Reproduce every row below word for word, but leave the pictures out of your copy.

═════ Excerpted data

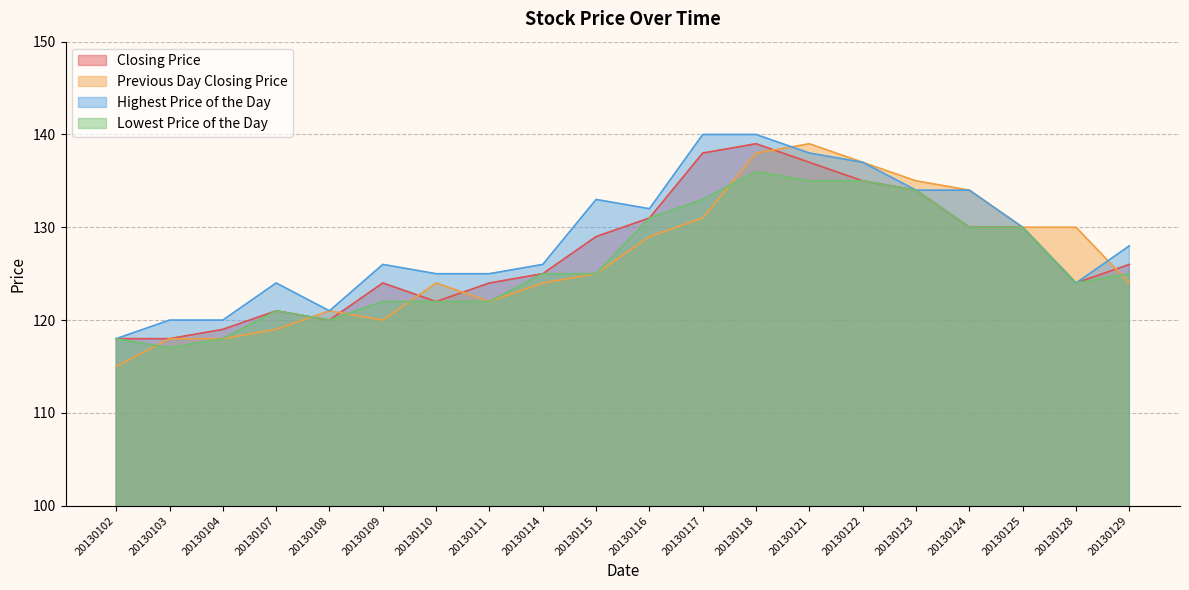

At which label does Closing Price first exceed 126?

20130115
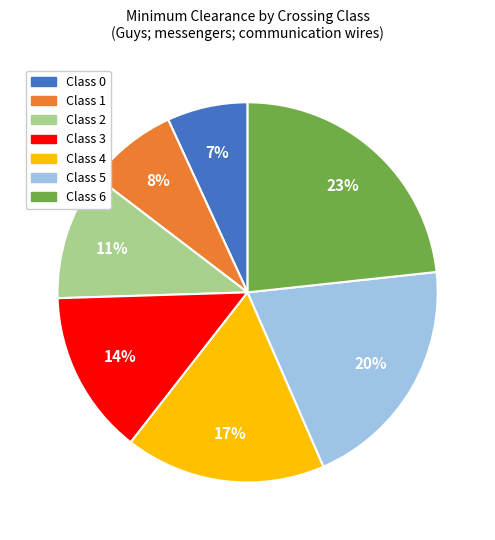

How many slices are in this pie chart?

7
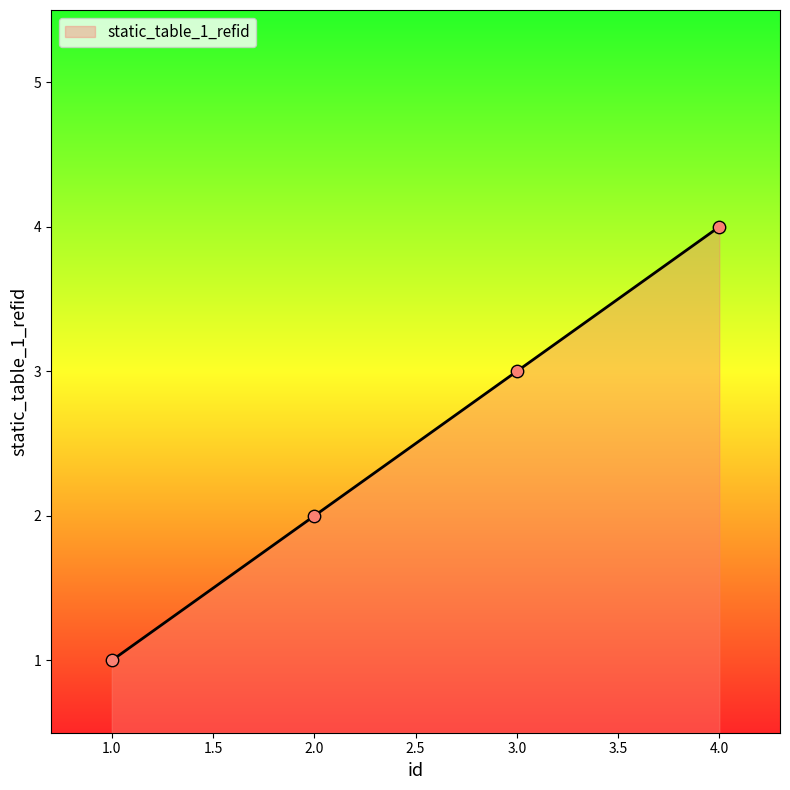

Between 4.0 and 3.0, which is larger?

4.0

══════════

=== Answer box ===
At which label does Closing Price first exceed 126?

20130115

How many slices are in this pie chart?

7

Between 4.0 and 3.0, which is larger?

4.0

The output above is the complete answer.